[Data records]
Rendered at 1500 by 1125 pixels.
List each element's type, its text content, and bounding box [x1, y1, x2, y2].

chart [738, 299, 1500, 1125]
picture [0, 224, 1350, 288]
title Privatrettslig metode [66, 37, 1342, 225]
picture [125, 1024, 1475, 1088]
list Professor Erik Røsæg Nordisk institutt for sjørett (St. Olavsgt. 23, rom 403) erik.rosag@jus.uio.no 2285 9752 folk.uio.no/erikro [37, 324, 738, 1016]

SET PROBLEM:
Reproduce the lines of the data above, switching "bounding box" to "enclosing rectangle" and leaving everything else unchanged.

SOLUTION:
Rendered at 1500 by 1125 pixels.
List each element's type, its text content, and enclosing rectangle [x1, y1, x2, y2].

chart [738, 299, 1500, 1125]
picture [0, 224, 1350, 288]
title Privatrettslig metode [66, 37, 1342, 225]
picture [125, 1024, 1475, 1088]
list Professor Erik Røsæg Nordisk institutt for sjørett (St. Olavsgt. 23, rom 403) erik.rosag@jus.uio.no 2285 9752 folk.uio.no/erikro [37, 324, 738, 1016]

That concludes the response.